Even though the sai are sometimes called "short swords", they were not used as a traditional sword word be. Sai were primarily a defensive weapon. They were used more as a club would be. Following are some techniques of sai use:

* With the blade retracted, the sai would cover the forearm to augment blocking techniques. Also the butt end could be used as an effective punching implement.
* Flipping the long end out, you effectively have a whipping, striking tool. The long end could also be used for poking and blocking techniques.
* The hand guards were effective to catch a strike from a weapon like a staff. These guards would protect the hand from damage.

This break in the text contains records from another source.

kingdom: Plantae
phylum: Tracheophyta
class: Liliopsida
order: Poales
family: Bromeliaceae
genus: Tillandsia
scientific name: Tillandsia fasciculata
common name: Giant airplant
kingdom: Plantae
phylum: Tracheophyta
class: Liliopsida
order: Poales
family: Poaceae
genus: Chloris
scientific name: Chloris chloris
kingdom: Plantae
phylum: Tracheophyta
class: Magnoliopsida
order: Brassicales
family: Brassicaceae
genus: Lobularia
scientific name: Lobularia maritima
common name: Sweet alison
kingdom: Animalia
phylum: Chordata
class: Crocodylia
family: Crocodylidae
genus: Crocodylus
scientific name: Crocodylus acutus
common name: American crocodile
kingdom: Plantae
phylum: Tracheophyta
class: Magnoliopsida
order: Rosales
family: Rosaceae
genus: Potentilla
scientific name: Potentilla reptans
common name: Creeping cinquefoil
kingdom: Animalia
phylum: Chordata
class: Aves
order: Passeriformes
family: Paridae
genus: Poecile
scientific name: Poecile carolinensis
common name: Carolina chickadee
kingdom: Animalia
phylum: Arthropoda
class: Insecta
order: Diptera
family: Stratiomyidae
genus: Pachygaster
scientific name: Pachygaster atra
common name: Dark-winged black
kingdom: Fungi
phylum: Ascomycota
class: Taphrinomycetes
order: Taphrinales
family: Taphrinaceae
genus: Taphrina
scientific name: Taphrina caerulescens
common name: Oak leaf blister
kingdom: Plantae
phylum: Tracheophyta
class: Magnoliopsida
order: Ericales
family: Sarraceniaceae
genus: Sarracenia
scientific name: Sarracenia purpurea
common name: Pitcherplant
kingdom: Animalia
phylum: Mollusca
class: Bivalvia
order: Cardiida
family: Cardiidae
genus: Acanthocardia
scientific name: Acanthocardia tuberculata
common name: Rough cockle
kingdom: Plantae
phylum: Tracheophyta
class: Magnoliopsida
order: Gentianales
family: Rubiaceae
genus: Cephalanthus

The prongs of the sai are good for blocking, catching and trapping bo or sword strikes. Once the prongs complete the trap, the defender can use the sai to twist the attacker's weapon from their grasp or even breaking the opponent’s weapon. Because of the flipping techniques employed in use of the sai, strong and limber wrists need to be developed if one is going to master their use.

Anatomy of the Sai


History of the Bo Staff

The bo staff is probably one of mankind's oldest weapons. They belong to the same family as spears. The bo was commonly used to carry buckets of grain or water, one on each end of the staff for balance purposes. When attacked, the defender could easily slip the buckets off each end and have a very handy weapon. Or staffs would be used as a walking implement. When attacked, what seemed a harmless tool, became a deadly weapon. The staff is nothing more than long stick. Traditionally it measured six feet in length, but both shorter and longer versions were used depending on the situation and practitioner.

The bo staff, because of its length, was not a weapon for close in fighting. Rather it was used to defend one's self from a distance. The staff operates best from outside your opponent's attack zone. It is also most useful in relatively open spaces. The staff is best used when both hands manipulate its use.